I need to retain a value from a separate dataset within a data step:
 
Here is what I have:
message   value
new_good 0.5
retain         .
new_good 0.7
retain         .
retain         .
new_bad   0.6
retain         .
new_good 0.3
retain         .
retain         .
retain         .
and I also have a separate dataset:
data ultimately_good_value;
x=1;
run;
This dataset is generated by a macro that is invoked through call execute in each instance where the message is new_bad. I do not include this macro for simplicity.
 
This is what I would like to have:
message   value   true_value
new_good 0.5       0.5
retain         .          0.5
new_good 0.7       0.7
retain         .          0.7
retain         .          0.7
new_bad   0.6       1
retain         .           1
new_good 0.3       0.3
retain         .          0.3
retain         .          0.3
retain         .          0.3
So when the message is new_good or retain I want to retain the true_value as value. But when the message is new_bad I want to retain value x from the dataset ultimately_good_value.
Here is my code:
data values; infile datalines; input message $ value; datalines; new_good 0.5 retain . new_good 0.7 retain . retain . new_bad 0.6 retain . new_good 0.3 retain . retain . retain . ; run; data ultimately_good_value; x=1; run; *My intuition is that the solution lies in a call execute statement with proc sql inside; data values_want; set values;
retain true_value . ; if message = "new_good" then true_value=value; if message = "new_bad" then true_value = call execute ("proc sql; select x from ultimately_good_value; quit; run;"); run; *But since I do not see how to replace the true_value in the dataset with the outcome of
the proc execute statement, this approach does not work;
I would appreciate any insight.
@Financier: I am not quite sure why you want to create a dataset containing the "ultimately good value" and not just create a macro variable or a function to get it.

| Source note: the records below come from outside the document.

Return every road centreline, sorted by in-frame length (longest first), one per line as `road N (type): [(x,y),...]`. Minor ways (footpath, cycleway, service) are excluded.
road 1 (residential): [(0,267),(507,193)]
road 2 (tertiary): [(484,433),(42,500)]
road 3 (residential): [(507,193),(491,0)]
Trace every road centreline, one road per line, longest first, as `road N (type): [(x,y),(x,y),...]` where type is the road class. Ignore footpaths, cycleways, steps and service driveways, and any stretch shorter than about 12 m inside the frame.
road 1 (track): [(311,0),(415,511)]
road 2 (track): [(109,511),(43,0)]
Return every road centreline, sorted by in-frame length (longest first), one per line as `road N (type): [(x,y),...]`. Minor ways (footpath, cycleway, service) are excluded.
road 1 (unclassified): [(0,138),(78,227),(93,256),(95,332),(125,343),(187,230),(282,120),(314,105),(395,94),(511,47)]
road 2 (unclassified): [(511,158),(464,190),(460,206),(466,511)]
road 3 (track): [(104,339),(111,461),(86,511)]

For instance, you can create a function with PROC FCMP:
proc fcmp outlib=work.funcs.test;
  function ultimately_good_value();
    return(1);
    endsub;
run;
options cmplib=work.funcs;
data values_want;
  set values; 
  retain true_value .;
  if message = "new_good" then true_value=value;
  if message = "new_bad" then 
  true_value = ultimately_good_value();
run;Or, even simpler, put the value in a macro variable:
%let ultimately_good_value=1; data values_want; set values; retain true_value .; if message = "new_good" then true_value=value; if message = "new_bad" then true_value = &ultimately_good_value.; run;
But if, for some obscure reason, you have to invoke a datastep and use that, you can do it with DOSUBL():
data values_want;
  set values; 
  retain true_value .;
  if message = "new_good" then true_value=value;
  else if message = "new_bad" then do;
    _RC=dosubl('Data ultimately_good_value;x=1;run;');
    _dsid=open('ultimately_good_value');
    _RC=fetch(_dsid);
    true_value = getvarn(_dsid,varnum(_dsid,'x'));
    _RC=close(_dsid);
    end;
  drop _:;
run;Only remember to call close(_dsid); otherwise the next call to DOSUBL will fail.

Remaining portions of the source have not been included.